* _WHAT YOU ARE ASKED TO DO_
Could you turn the text read from every row below into a single numbered list, one line per item, skipping any blank lines and leaving out the pictures?

[Saved entries]
++++
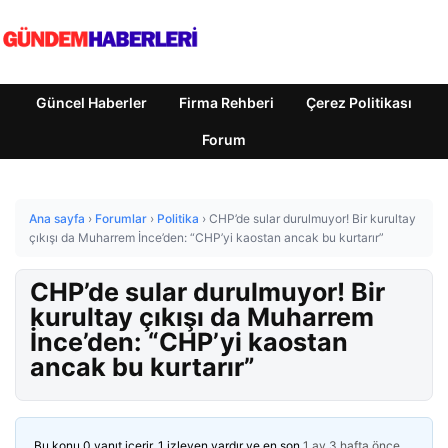
Güncel Haberler
Firma Rehberi
Çerez Politikası
Forum
Ana sayfa
›
Forumlar
›
Politika
›
CHP’de sular durulmuyor! Bir kurultay
çıkışı da Muharrem İnce’den: “CHP’yi kaostan ancak bu kurtarır”
CHP’de sular durulmuyor! Bir
kurultay çıkışı da Muharrem
İnce’den: “CHP’yi kaostan
ancak bu kurtarır”
Bu konu 0 yanıt içerir, 1 izleyen vardır ve en son
1 ay 3 hafta önce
++++
* _YOUR RESPONSE_
1. Güncel Haberler
2. Firma Rehberi
3. Çerez Politikası
4. Forum
5. Ana sayfa
6. ›
7. Forumlar
8. ›
9. Politika
10. ›
11. CHP’de sular durulmuyor! Bir kurultay
12. çıkışı da Muharrem İnce’den: “CHP’yi kaostan ancak bu kurtarır”
13. CHP’de sular durulmuyor! Bir
14. kurultay çıkışı da Muharrem
15. İnce’den: “CHP’yi kaostan
16. ancak bu kurtarır”
17. Bu konu 0 yanıt içerir, 1 izleyen vardır ve en son
18. 1 ay 3 hafta önce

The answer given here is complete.